Ya lo dijo Joan Didion en El año del pensamiento mágico: “La vida cambia deprisa. La vida cambia en un instante. Te sientas a cenar y la vida que conocías se acaba”.
Tal vez, habría que preguntarle a Marion Fayolle si había leído la crónica de la periodista norteamericana sobre cómo se enfrentó a la pérdida de su marido cuando dibujó la portada de La ternura de las piedras. Sin embargo, la asociación resulta inevitable.
Cuando Didion se disponía a llevar la cena a la mesa una noche cualquiera, se encontró a su marido tendido en el suelo del salón. Cuando la propia Marion llevaba la ensalada a la mesa del comedor se encontró con que una gran roca había caído de la nada sobre la mesa y que su padre había quedado atrapado al otro lado, aislándolo del resto de la familia.
Hay cosas en la vida tan fuertes que solo pueden explicarse a través de la alegoría y esa es la figura literaria en la que brilla Marion Fayolle. Después de Los traviesos (Nórdica, 2014), donde los pechos se convertían en huevos fritos, las vaginas en lechugas o las nalgas en helados para mostrar la realidad más divertidamente perversa del sexo, ahora le encuentra las metáforas a la enfermedad y la muerte.
Marion tenía 23 años cuando los pulmones de su padre dejaron de ser orgánicos para tornarse de una materia rocosa. Los médicos lo llamaron cáncer de pulmón.

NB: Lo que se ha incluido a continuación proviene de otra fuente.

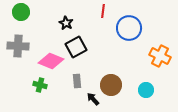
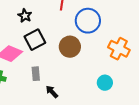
brown circle: (111, 85) -> (70, 47), moved

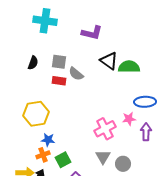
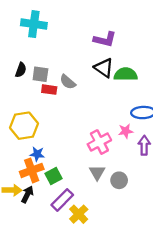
purple L-shape: (92, 33) -> (105, 39), moved
gray square: (59, 62) -> (40, 74), moved
orange cross: (43, 155) -> (32, 170), size x1.5

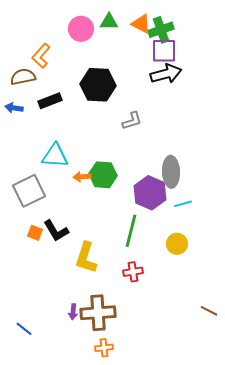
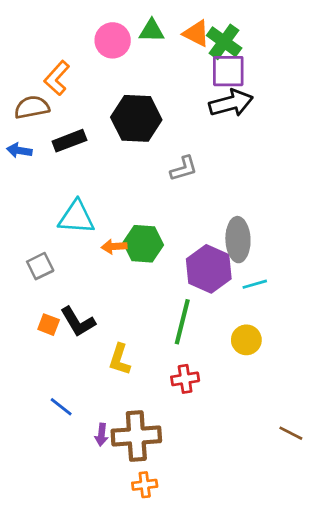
green cross: (161, 30) -> (224, 42), turned -35
gray square: (29, 191) -> (40, 266), size x0.6
yellow L-shape: (86, 258) -> (120, 359), size x0.7
blue line: (24, 329) -> (61, 407), moved

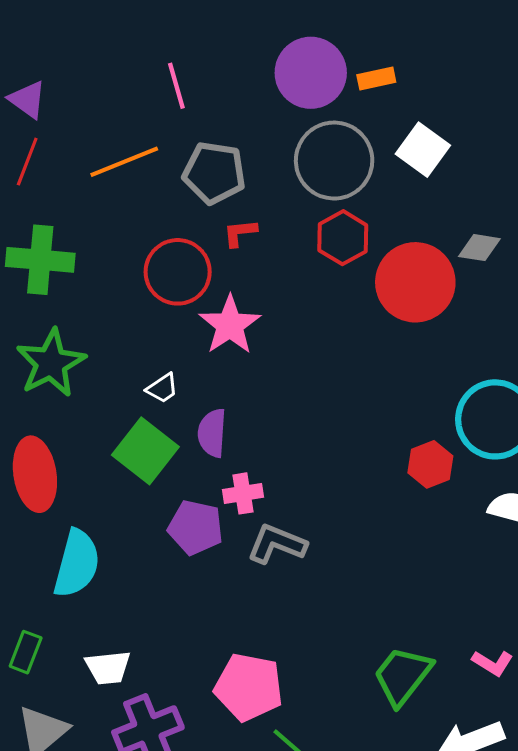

Él siempre había tenido un carácter que recordaba al de un peñasco que se clava en los pies cuando vas descalzo, hecho de asperezas. Que raspan, que cortan, que son agresivos y fríos.
Mi padre era un peñasco al que nos habría gustado encaramarnos sin hacernos daño. Bajo el cual nos habría gustado cobijarnos sin sentirnos amenazados.
Tal vez, por eso, fue irónico que empezara a volverse todo de caliza. Entonces hubo que ir devolviendo las partes que iba perdiendo a la naturaleza, donde pertenecían ahora.
Y había que andar prestándole las partes sanas de los demás, sobre todo la boca...
A veces nos equivocábamos adrede, atenuabamos sus frases demasiado cortantes a torpes. Olvidábamos traducir ciertas cosas, fabricábamos para él palabras tranquilizadoras y dulces... Así me parecía que obraba bien y que volvía a mi padre más humano y generoso.
También las piernas. Al final, llegó un momento en que las partes se acababan extraviando por la casa como cargadores de móvil prestados o un fajo de fotocopias que se desordena.
Marion comenzó a trabajar en el libro al inicio de la enfermedad de su padre como forma de prepararse para su muerte. Al final, ambos finales coincidieron y aquello hizo que sintiera que, al matarlo sobre el papel también lo había hecho en la vida real.
Pero La ternura de las piedras no es solo el testimonio de la autora. Es la representación de una obra de teatro en la que se ve envuelta cualquier familia tocada por la enfermedad.
Por eso, en las ilustraciones, los médicos son solo un grupo de bailarines que invaden la casa familiar al más puro estilo del Circo del sol.
Un día, meses después de la transformación de papá, un ejército de tipos de blanco tomó nuestra casa. Los vimos llegar por el jardín, pisoteaban el césped con paso sincronizado y decidido...
Y la muerte algo que necesitamos imaginar como algo bonito.
Imaginar como el gran estreno de la obra para la que tanto tiempo se ha estado ensayando.